* 抜粋 *
►

ローカルインデックス作成手段２１は、セグメント定義テーブル３２からパス文字列を順次取り出し、ローカルファイルシステム３１上において検索対象となるディレクトリのパスを認識する。そして、ローカルインデックス作成手段２１は、それらパスを起点として、各ディレクトリに格納されている文書を収集して文書テーブル３３を作成する。なお、セグメント定義テーブル３２のパス文字列で示されるディレクトリに下位ディレクトリが存在する場合には、そのパス文字列が起点パスとなり、ローカルファイルシステム３１におけるファイル管理情報を利用することで、下位ディレクトリの文書についても収集できるようになっている。
【００３４】
文書テーブル３３は、同一の文書へのパスを文字列として扱う場合の冗長性を回避するために作成されるテーブルであり、文書の所在を示すパス（文書パス文字列）と、その文書に対応させる文書コード（整数値のならび）とからなる一覧表（リスト）である。単に、文書パス文字列のリストとし、リスト上の順番を示す数値を文書コードとしてもよい。なお、文書パス文字列は、パソコン１１のローカルファイルシステム３１におけるパス表現を使う。

◄

(保存データ)
►

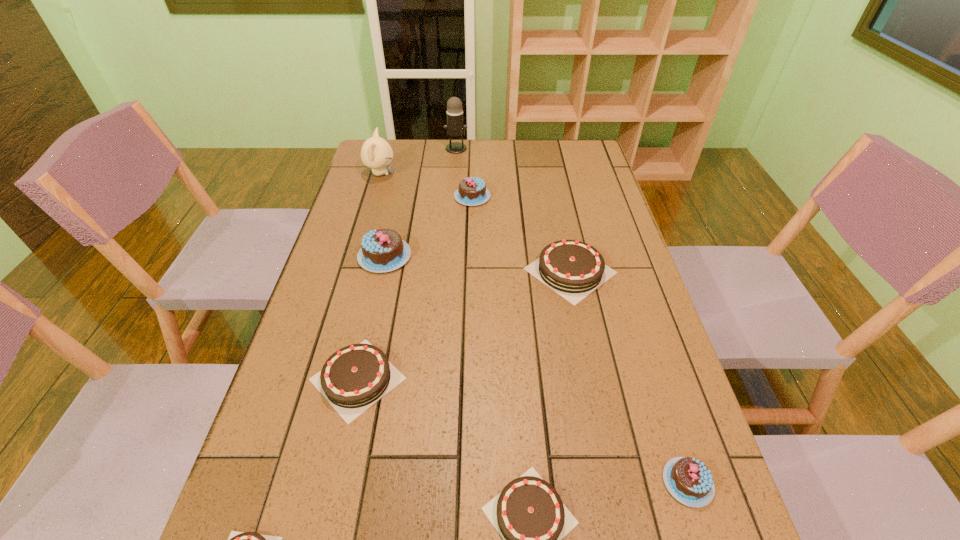
Image resolution: width=960 pixels, height=540 pixels. I want to click on free spot between the nearest pink chocolate cake and the second smallest pink chocolate cake, so click(x=580, y=340).

I want to click on blank region between the fourth nearest chocolate cake and the third tallest object, so click(372, 318).

You are a GUI agent. You are given a task and a screenshot of the screen. Output one action in this format:
    pyautogui.click(x=<x>, y=<y>)
    Task: Click on the free spot between the nearest pink chocolate cake and the fourth nearest object
    The width and height of the screenshot is (960, 540).
    Given the screenshot: What is the action you would take?
    pyautogui.click(x=522, y=430)

Where is `free area in between the gray microphone and the farthest chocolate cake`? This screenshot has width=960, height=540. free area in between the gray microphone and the farthest chocolate cake is located at coordinates (465, 173).

You are a GUI agent. You are given a task and a screenshot of the screen. Output one action in this format:
    pyautogui.click(x=<x>, y=<y>)
    Task: Click on the object that stands as the closest to the nearest pink chocolate cake
    
    Given the screenshot: What is the action you would take?
    pyautogui.click(x=529, y=514)

Locate an element on the screen. object that can be found as the closest to the fourth farthest chocolate cake is located at coordinates pos(529,514).

Locate an element on the screen. chocolate cake that is the fourth closest to the second smallest pink chocolate cake is located at coordinates (529, 514).

The width and height of the screenshot is (960, 540). I want to click on chocolate cake that is the fifth nearest to the biggest pink chocolate cake, so click(236, 539).

Locate which pink chocolate cake is the second closest to the second pink chocolate cake from right to left. Please provide its 2D coordinates. Your answer should be formatted as a tuple, i.e. [(x, y)], where the tuple contains the x and y coordinates of a point satisfying the conditions above.

[(689, 481)]

Where is `the second closest pink chocolate cake relative to the second pink chocolate cake from right to left`? The image size is (960, 540). the second closest pink chocolate cake relative to the second pink chocolate cake from right to left is located at coordinates (689, 481).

◄

* 取り組む課題 *
1 – 行のうち、「Locate an element on the screen. chocolate」を含む行から「Locate which pink」を含む行までを、両端の行も含めてそのまま引用しなさい。
2 – 文書テーブルの作成を説明した抜粋を、最後の文の後から書き継ぎなさい。
抜粋と行は、互いに関係のない別々の資料である。

* 演習の解答 *
1 –
Locate an element on the screen. chocolate cake that is the fourth closest to the second smallest pink chocolate cake is located at coordinates (529, 514).

The width and height of the screenshot is (960, 540). I want to click on chocolate cake that is the fifth nearest to the biggest pink chocolate cake, so click(236, 539).

Locate which pink chocolate cake is the second closest to the second pink chocolate cake from right to left. Please provide its 2D coordinates. Your answer should be formatted as a tuple, i.e. [(x, y)], where the tuple contains the x and y coordinates of a point satisfying the conditions above.

2 –
【００３５】
ローカルインデックス作成手段２１は、セグメント定義テーブル３２に基づき収集した各文書について、上述した日本語形態素解析システム等を使用して、単語の切り出し、品詞の判定を行った後、固有名詞をキーワードとして抽出する。そして、抽出したキーワードに基づいて、ローカルインデックステーブル３４を作成する。
【００３６】
図３に示すように、ローカルインデックステーブル３４は、キーワードＫＷ（ＫＷ１，ＫＷ２，…）の文字列と、そのキーワードを含む文書の文書コードＣＤ（ＣＤ１，ＣＤ２，…，ＣＤｘ）とを構成要素とするテーブルである。このローカルインデックステーブル３４の作成に際しては、各キーワードＫＷについて、ローカルインデックステーブル３４におけるエントリの有無が探索され、エントリが有ればそのテーブル３４上のキーワードＫＷに対して文書コードＣＤが追加される。エントリが無ければそのキーワードＫＷの項目を新たに追加し、キーワードＫＷに対する文書コードＣＤを書き込む。このキーワードＫＷ及び文書コードＣＤの追加は、各文書から抽出した全キーワードＫＷについて繰り返し実施される。これにより、セグメント定義テーブル３２で定義された範囲内にある各文書のローカルインデックステーブル３４が作成される。なお、このローカルインデックステーブル３４上から任意のキーワードＫＷを高速に検索する手法としては、二分木法などが知られている。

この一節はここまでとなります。